The hotel was renovated from 1990 to 1991, at a cost of over $75 million. The renovation work was complicated by the fact that Marriott had sold approximately 100 units in the hotel as condominiums. Their owners had to be paid to leave during renovations and the new guest rooms had to be constructed around the residential units, which were located randomly throughout the building. The renovations decreased the room count from 690 to 591 and added central air-conditioning, replacing the hotel's unsightly window units. The restored hotel reopened on September 24, 1991, as Essex House Hotel Nikko New York. Japan Air Lines sold the hotel to Strategic Hotels & Resorts in 1999, who engaged Starwood Hotels to manage it as part of the Westin Hotels division as Essex House – A Westin Hotel.

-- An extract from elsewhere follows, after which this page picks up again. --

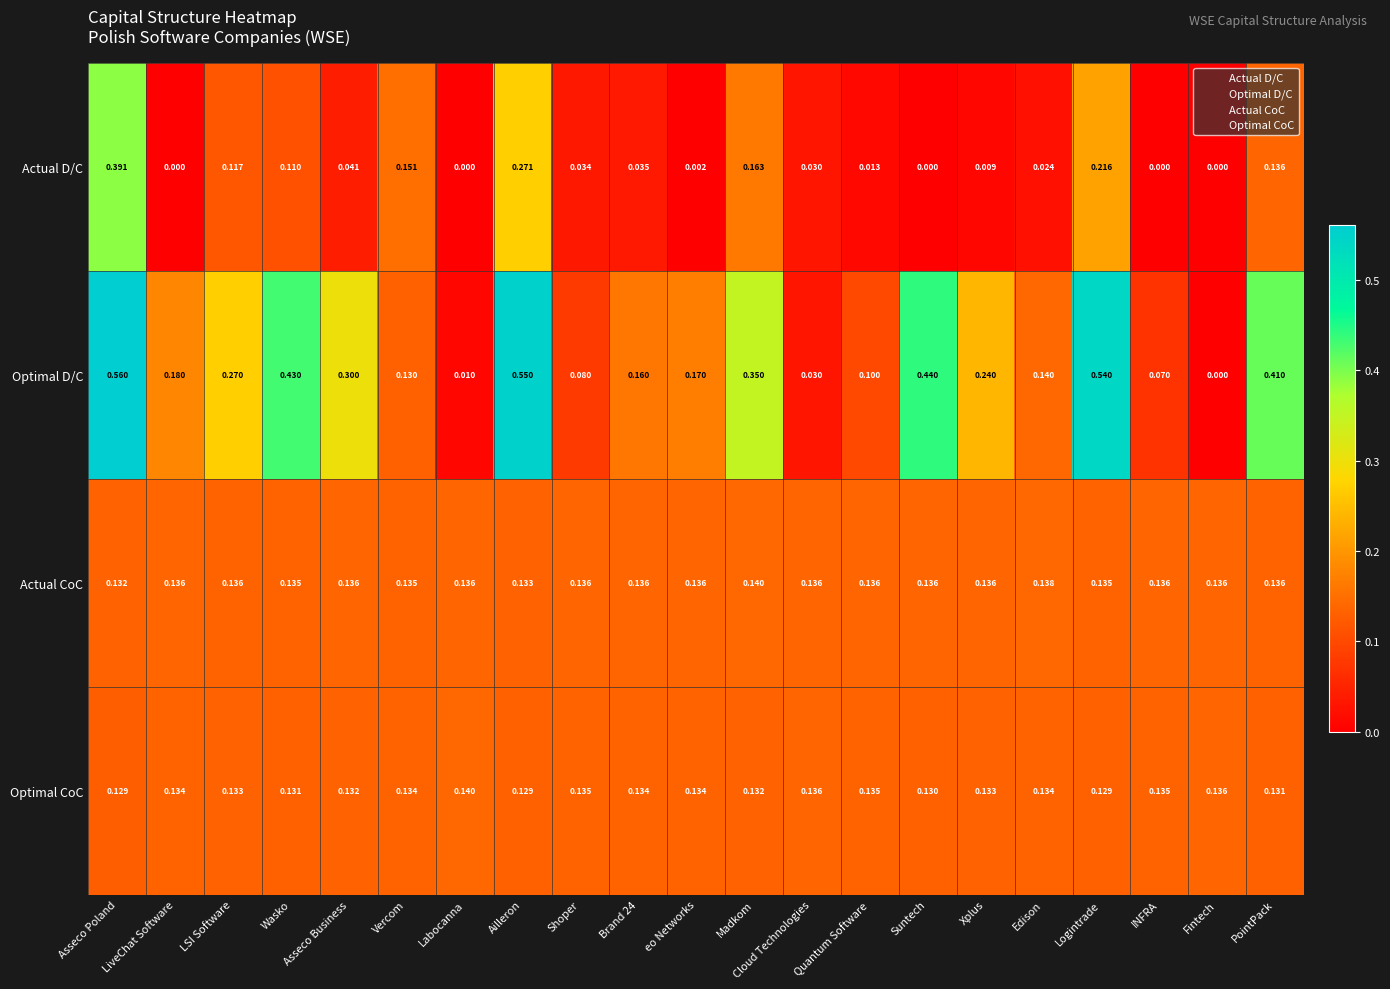

The value of Optimal CoC at Cloud Technologies is 4.3. True or false?

False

===Jumeirah Essex House===
The Dubai Investment Group acquired the hotel from Strategic in 2006 for $424 million. The group put the property under the management of its Jumeirah Hotels & Resorts chain as Jumeirah Essex House and undertook a $90 million renovation, overseen by Hirsch Bedner Associates, an Atlanta-based design firm.

===JW Marriott Essex House===
In 2012, Strategic Hotels & Resorts re-acquired the hotel from the Dubai Investment Group for $325 million—$50 million less than Dubai Investment paid for the property six years earlier. The hotel was renamed JW Marriott Essex House New York on September 8, 2012, after the sale closed.

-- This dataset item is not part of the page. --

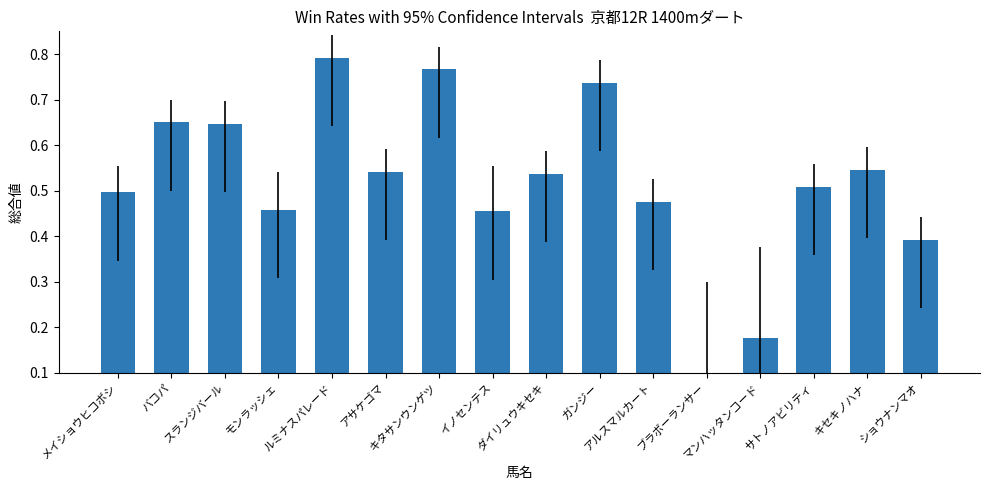

What is the sum of all values?

8.3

In March 2016, Anbang Insurance Group, a Beijing-based insurance company, purchased Strategic Hotels & Resorts. The deal included the Essex House and 15 other luxury hotels and resorts. The deal was announced at $6.5 billion, but was reduced to $5.5 billion after the U.S. prohibited the sale of the Hotel del Coronado to overseas buyers, due to its location adjacent to Naval Base Coronado.

In November 2018 it was reported that, under pressure from the Chinese government to offload overseas assets, Anbang had hired Bank of America to solicit buyers for Strategic Hotels & Resorts.

The hotel was formerly the home of a 3 Michelin-starred restaurant, Alain Ducasse at Essex House. However, Ducasse closed the restaurant at Essex House in January 2007. In early 2008, South Gate Restaurant and Bar opened in the hotel.

==Notable people==
The hotel was one of the final residences of musician David Bowie and Russian-born composer Igor Stravinsky, and the place of death of the musician Donny Hathaway. On January 13, 1979, Hathaway began a recording session with producers/musicians Eric Mercury and James Mtume. Each reported that Hathaway began behaving irrationally, seeming to be paranoid and delusional. According to Mtume, Hathaway said that white people were trying to kill him and had connected his brain to a machine for the purpose of stealing his music and his voice. Given Hathaway's behavior, Mercury said that he decided the recording session could not continue, so he aborted it and all of the musicians went home. Hours later, Hathaway was found dead on the pavement below the window of his 15th-floor room in the Essex House. His hotel room door was locked from the inside and the window glass had been carefully removed. There were no signs of a struggle, leading investigators to rule that Hathaway's death was a suicide. Frequent collaborator Roberta Flack was devastated and, spurred by his death, included the few duets they had finished on her next album, Roberta Flack Featuring Donny Hathaway (1980). According to Mercury, Hathaway's final recording was "You Are My Heaven", a song Mercury co-wrote with Stevie Wonder.

Casey Stengel frequented the Essex House during his New York Yankees and New York Mets managing careers. Many visiting Major League Baseball teams have lodged at the Essex House when playing the Mets and Yankees.